Jack’s been on the road with me five year now.” A cough. “He ain’t
doing well either. Came in hurt today.” The man shifted onto his
side. “That a gun you have?”
Rupert squinted. The dog began to resolve itself from the shadow.
It was lying on its side. It was breathing fast and shallow — as he
looked, Rupert could make out the twitching of its rib cage. Its head
was down, and there was a little shine from its eyes — and a bloody
glistening, on the raw side of its head. Where, Rupert was sure, the
rock he’d thrown had hit it this morning.
“You come here to drive me out, boy?”
Rupert looked up at the man, and shook his head.
The man covered his mouth with a shaking hand and coughed.
Now that he was closer, Rupert could see more of him. His hair and
beard were dark, but he looked very old.
“But you got a gun.”
“A Webley,” said Rupert, and the old man nodded.

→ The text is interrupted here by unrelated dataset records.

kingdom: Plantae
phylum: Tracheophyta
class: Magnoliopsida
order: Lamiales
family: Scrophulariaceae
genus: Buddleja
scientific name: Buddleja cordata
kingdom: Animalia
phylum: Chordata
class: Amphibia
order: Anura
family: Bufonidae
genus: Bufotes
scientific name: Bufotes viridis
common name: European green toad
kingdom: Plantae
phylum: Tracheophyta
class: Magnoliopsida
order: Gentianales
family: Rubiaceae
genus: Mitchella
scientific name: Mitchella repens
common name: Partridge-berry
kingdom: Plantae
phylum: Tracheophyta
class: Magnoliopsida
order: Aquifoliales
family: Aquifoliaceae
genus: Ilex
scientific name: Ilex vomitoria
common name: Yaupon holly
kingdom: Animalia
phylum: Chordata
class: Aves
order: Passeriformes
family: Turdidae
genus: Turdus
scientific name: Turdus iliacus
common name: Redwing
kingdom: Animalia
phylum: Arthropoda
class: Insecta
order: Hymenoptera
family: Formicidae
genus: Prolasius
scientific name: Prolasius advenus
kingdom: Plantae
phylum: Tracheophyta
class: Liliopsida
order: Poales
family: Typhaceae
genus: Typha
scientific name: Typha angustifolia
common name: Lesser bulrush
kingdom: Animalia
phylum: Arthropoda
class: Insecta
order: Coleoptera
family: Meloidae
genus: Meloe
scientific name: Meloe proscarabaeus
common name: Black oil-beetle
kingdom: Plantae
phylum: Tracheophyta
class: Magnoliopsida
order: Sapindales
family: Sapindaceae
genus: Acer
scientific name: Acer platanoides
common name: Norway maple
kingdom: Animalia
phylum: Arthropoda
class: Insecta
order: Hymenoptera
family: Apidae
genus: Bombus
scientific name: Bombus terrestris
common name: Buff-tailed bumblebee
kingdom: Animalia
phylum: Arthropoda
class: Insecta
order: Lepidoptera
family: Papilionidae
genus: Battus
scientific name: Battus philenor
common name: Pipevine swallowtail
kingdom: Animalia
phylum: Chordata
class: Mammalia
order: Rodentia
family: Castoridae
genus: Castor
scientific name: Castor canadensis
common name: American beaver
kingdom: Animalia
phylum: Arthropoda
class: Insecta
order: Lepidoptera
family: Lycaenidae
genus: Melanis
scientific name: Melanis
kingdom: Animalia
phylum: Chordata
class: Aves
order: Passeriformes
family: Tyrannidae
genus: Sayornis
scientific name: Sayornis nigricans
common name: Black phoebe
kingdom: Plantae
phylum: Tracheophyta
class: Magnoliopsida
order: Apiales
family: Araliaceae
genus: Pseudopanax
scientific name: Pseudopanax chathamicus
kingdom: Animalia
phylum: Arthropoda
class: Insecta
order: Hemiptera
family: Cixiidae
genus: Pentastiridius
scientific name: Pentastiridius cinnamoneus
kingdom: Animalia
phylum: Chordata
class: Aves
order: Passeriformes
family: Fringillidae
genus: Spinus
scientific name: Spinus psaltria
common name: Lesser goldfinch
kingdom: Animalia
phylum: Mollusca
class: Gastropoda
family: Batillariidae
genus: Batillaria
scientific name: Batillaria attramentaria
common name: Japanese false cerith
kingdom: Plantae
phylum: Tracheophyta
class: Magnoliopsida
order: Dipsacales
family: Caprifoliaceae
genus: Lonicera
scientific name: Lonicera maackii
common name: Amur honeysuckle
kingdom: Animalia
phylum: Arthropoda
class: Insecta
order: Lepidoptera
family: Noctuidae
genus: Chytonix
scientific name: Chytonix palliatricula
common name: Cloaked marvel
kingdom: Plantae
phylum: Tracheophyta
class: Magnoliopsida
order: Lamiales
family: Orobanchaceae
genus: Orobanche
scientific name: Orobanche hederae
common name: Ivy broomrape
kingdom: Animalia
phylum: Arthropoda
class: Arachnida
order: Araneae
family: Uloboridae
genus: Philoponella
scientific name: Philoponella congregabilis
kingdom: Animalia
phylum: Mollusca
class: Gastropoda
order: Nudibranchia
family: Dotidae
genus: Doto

“That’s a kind of gun,” he said. “You know how to use it?” When
Rupert didn’t answer, the old man said, “Thought not.”
Rupert bent to get a better look at the dog. The floor was covered
with a fair bit of blood. The dog’s fur around its head was matted
with more blood. Its tongue lolled. It looked back at Rupert, and a
soft whimper came out, a sound like a leak in a tire.
“If you ain’t here to drive me out,” said the man, “could you do
me a favour?”
“What?”
“Shoot my dog.” The man in the bed coughed, and made a sound
like a whimper himself. “Jack don’t deserve to suffer, watchin’ over
me like he has.”
Rupert looked at the gun in his hands. It was heavy, and slippery
with sweat. He thought about the noise it would make if it went off.
A noise like that would draw the neighbours, the police. Even if it
didn’t . . . the Captain would see a bullet had been fired.